The ACCELERATE Plus (assessment and communication excellence for safe patient outcomes) Trial Protocol: a stepped-wedge cluster randomised trial, cost-benefit analysis, and process evaluation

Mark Liu et al. BMC Nurs. .

Erratum in

Abstract

Background: Nurses play an essential role in patient safety. Inadequate nursing physical assessment and communication in handover practices are associated with increased patient deterioration, falls and pressure injuries. Despite internationally implemented rapid response systems, falls and pressure injury reduction strategies, and recommendations to conduct clinical handovers at patients' bedside, adverse events persist. This trial aims to evaluate the effectiveness, implementation, and cost-benefit of an externally facilitated, nurse-led intervention delivered at the ward level for core physical assessment, structured patient-centred bedside handover and improved multidisciplinary communication. We hypothesise the trial will reduce medical emergency team calls, unplanned intensive care unit admissions, falls and pressure injuries.

Methods: A stepped-wedge cluster randomised trial will be conducted over 52 weeks. The intervention consists of a nursing core physical assessment, structured patient-centred bedside handover and improved multidisciplinary communication and will be implemented in 24 wards across eight hospitals.
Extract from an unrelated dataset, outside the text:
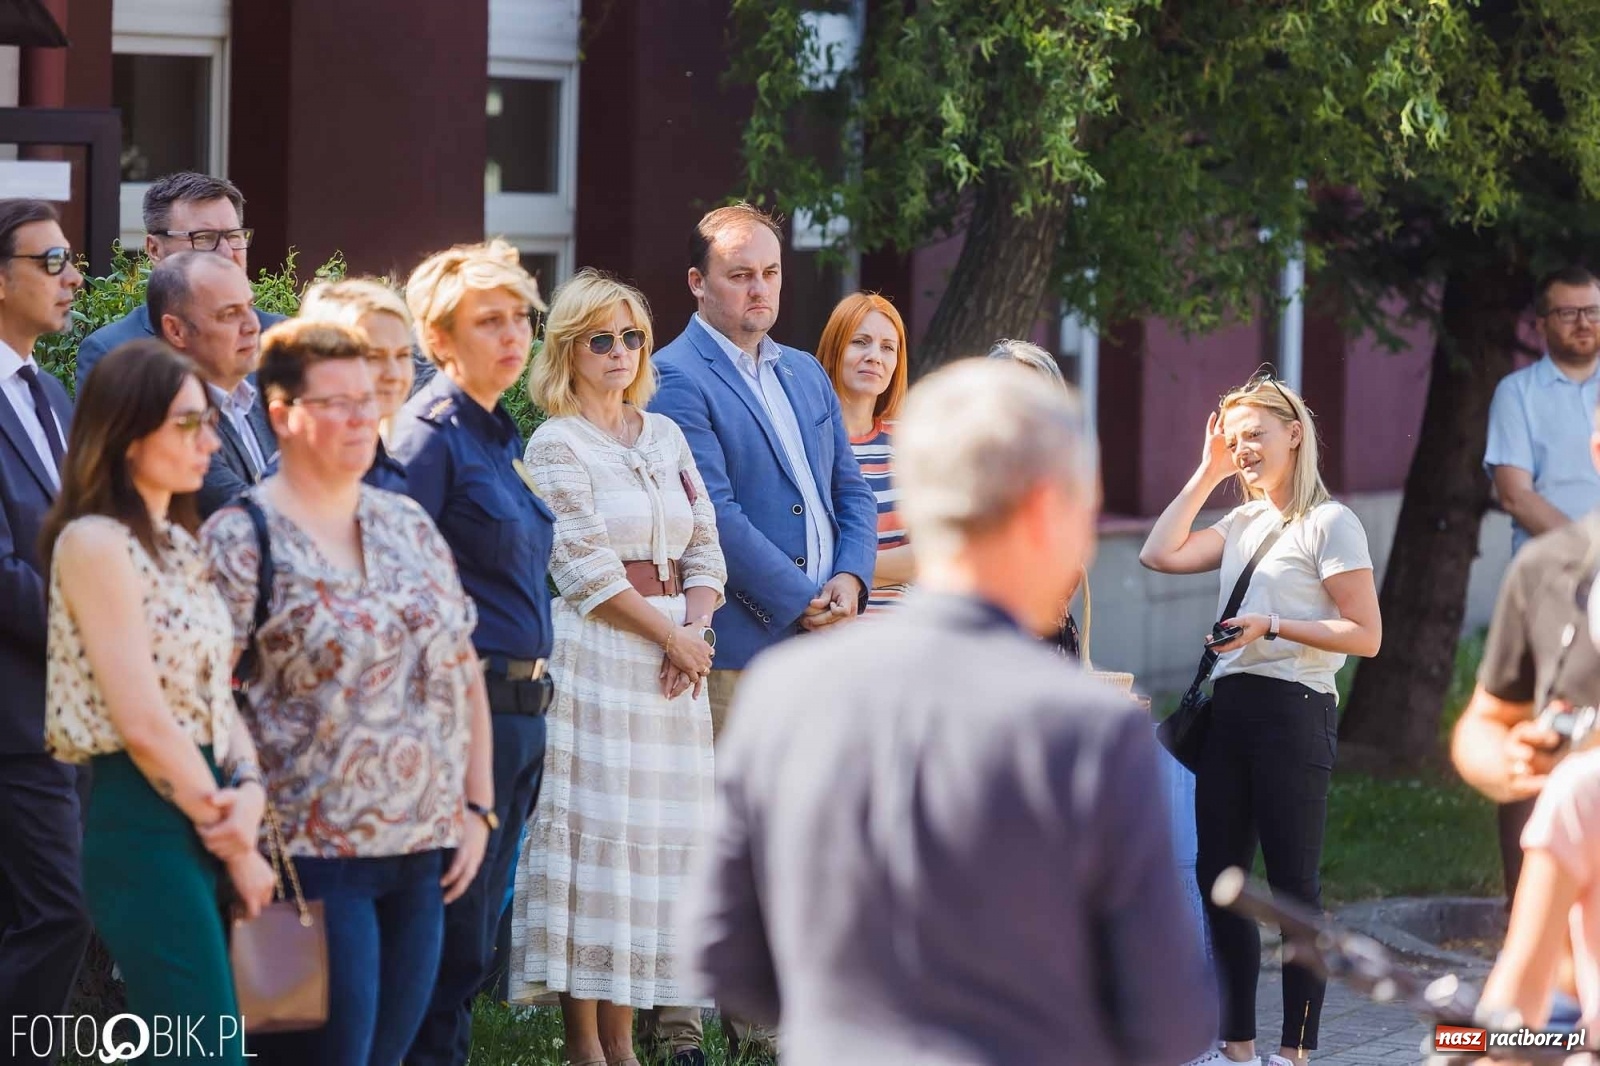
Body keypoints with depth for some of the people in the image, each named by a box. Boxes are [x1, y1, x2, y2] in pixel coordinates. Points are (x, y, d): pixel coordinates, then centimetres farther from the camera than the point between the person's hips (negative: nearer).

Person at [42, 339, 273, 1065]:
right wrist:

The intervention will use theoretically informed implementation strategies for changing clinician behaviour, consisting of: nursing executive site engagement; a train-the-trainer model for cascading facilitation; embedded site leads; nursing unit manager leadership training; nursing and medical ward-level clinical champions; ward nurses' education workshops; intervention tailoring; and reminders. The primary outcome will be a composite measure of medical emergency team calls (rapid response calls and 'Code Blue' calls), unplanned intensive care unit admissions, in-hospital falls and hospital-acquired pressure injuries; these measures individually will also form secondary outcomes. Other secondary outcomes are: i) patient-reported experience measures of receiving safe and patient-centred care, ii) nurses' perceptions of barriers to physical assessment, readiness to change, and staff engagement, and iii) nurses' and medical officers' perceptions of safety culture and interprofessional collaboration. Primary outcome data will be collected for the trial duration, and secondary outcome surveys will be collected prior to each step and at trial conclusion. A cost-benefit analysis and post-trial process evaluation will also be undertaken.
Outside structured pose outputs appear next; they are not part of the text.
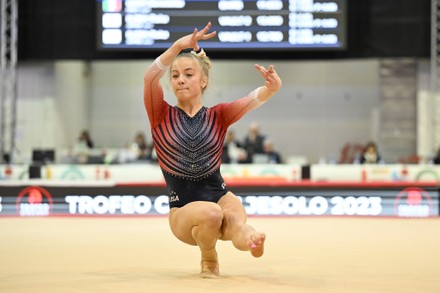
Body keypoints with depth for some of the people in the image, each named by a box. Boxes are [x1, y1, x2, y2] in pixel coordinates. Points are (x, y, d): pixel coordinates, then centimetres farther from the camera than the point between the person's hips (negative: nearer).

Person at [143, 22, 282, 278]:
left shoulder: (217, 116, 5)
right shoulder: (161, 116, 0)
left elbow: (251, 101, -16)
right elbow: (150, 77, -19)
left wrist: (271, 89, -40)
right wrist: (179, 46, -36)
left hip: (221, 196, 1)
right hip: (184, 209, -1)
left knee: (233, 219, -34)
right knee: (210, 214, -33)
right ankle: (209, 261, -11)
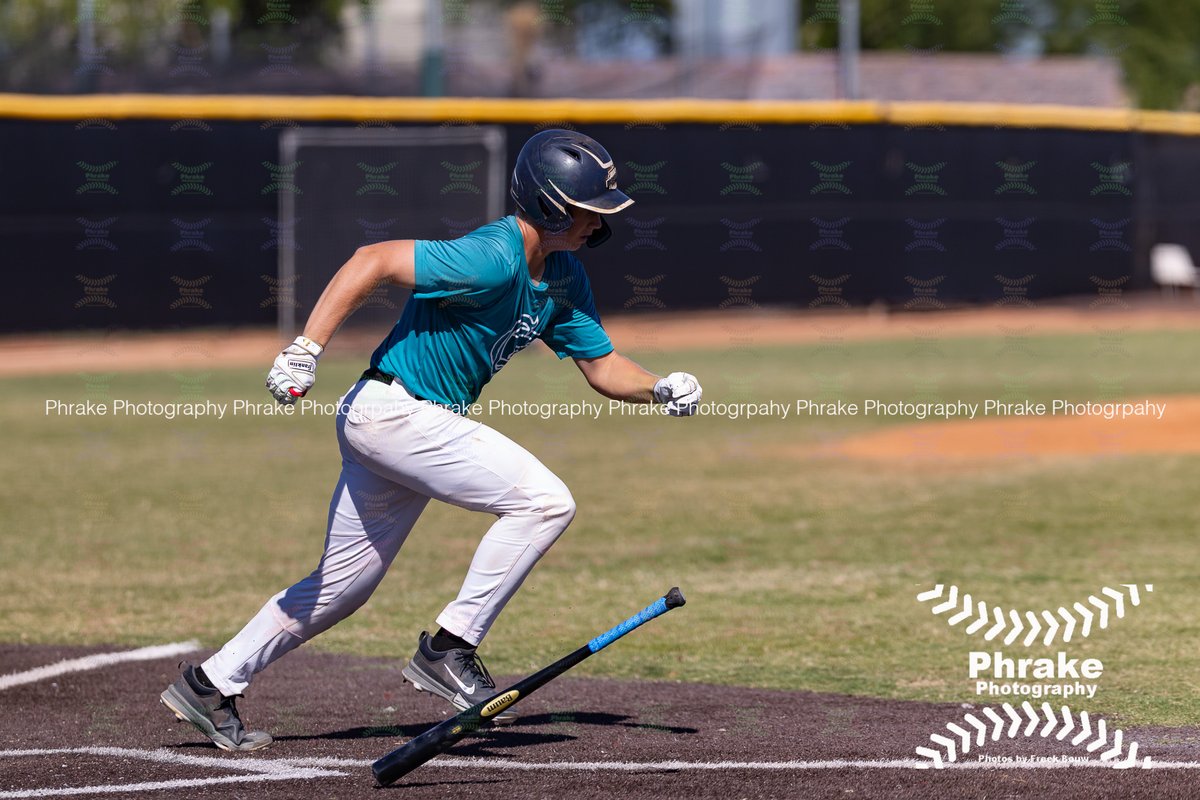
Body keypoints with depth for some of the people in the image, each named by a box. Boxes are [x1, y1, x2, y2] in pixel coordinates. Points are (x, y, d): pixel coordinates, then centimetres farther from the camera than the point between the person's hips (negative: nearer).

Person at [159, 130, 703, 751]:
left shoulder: (564, 278, 7)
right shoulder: (493, 259, -23)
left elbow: (602, 367, 12)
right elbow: (373, 259, -27)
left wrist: (661, 389, -8)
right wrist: (307, 348, -33)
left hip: (420, 423, 10)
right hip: (391, 412, -10)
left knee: (342, 586, 16)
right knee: (545, 501, -17)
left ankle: (210, 686, 24)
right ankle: (448, 650, -11)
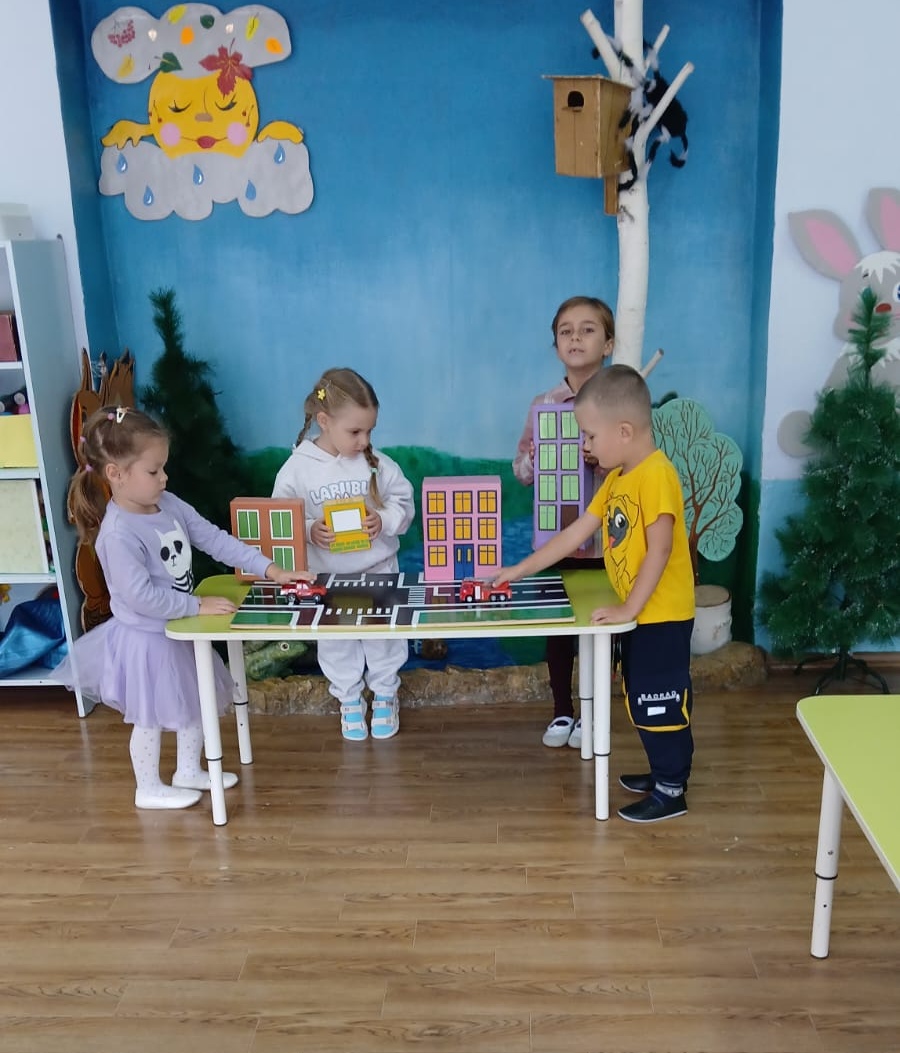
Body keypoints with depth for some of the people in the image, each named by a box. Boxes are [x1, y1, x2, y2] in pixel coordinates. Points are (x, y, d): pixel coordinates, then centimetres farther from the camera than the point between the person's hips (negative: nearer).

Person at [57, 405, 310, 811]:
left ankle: (188, 771, 41)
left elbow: (216, 539, -2)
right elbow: (140, 596, -31)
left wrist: (270, 570, -8)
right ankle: (149, 788, 32)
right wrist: (198, 605, -24)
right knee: (151, 717, 11)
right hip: (146, 638, -8)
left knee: (197, 702, 21)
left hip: (179, 630, 8)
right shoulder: (118, 533, -29)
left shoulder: (168, 504, -5)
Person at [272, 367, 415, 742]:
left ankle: (385, 696, 38)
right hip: (327, 576, -1)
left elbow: (405, 503, -2)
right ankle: (349, 701, 37)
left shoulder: (378, 463, -10)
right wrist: (309, 531, -27)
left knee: (384, 636, 15)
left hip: (378, 569, 1)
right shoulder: (296, 469, -14)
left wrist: (385, 519, -22)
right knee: (335, 642, 15)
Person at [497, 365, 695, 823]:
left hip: (662, 616, -9)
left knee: (660, 702, 2)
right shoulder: (616, 478, 8)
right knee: (644, 700, 20)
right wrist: (518, 571, 9)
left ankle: (671, 791, 17)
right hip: (641, 615, 9)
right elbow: (576, 533, 10)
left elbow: (659, 550, -25)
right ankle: (664, 772, 35)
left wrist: (628, 608, -22)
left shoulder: (656, 475, -22)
Discussion: If effective, this intervention has the potential to improve nursing care, reduce patient harm and improve patient outcomes. The evidence-based implementation strategy has been designed to be embedded within existing hospital workforces; if cost-effective, it will be readily translatable to other hospitals nationally.
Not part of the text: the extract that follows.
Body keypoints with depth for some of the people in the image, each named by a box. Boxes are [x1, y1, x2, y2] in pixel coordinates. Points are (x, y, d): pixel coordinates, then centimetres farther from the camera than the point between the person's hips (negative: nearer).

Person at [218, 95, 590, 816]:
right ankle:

Trial registration: Australian New Zealand Clinical Trials Registry ID: ACTRN12622000155796. Date registered: 31/01/2022.

Keywords: Clinical handover; Cost–benefit analysis; Evidence-based nursing; Implementation science; Learning health system.; Multidisciplinary handover communication; Nursing assessment; Patient safety; Process evaluation; Randomised controlled trial.

Conflict of interest statement

The authors declare no competing interests.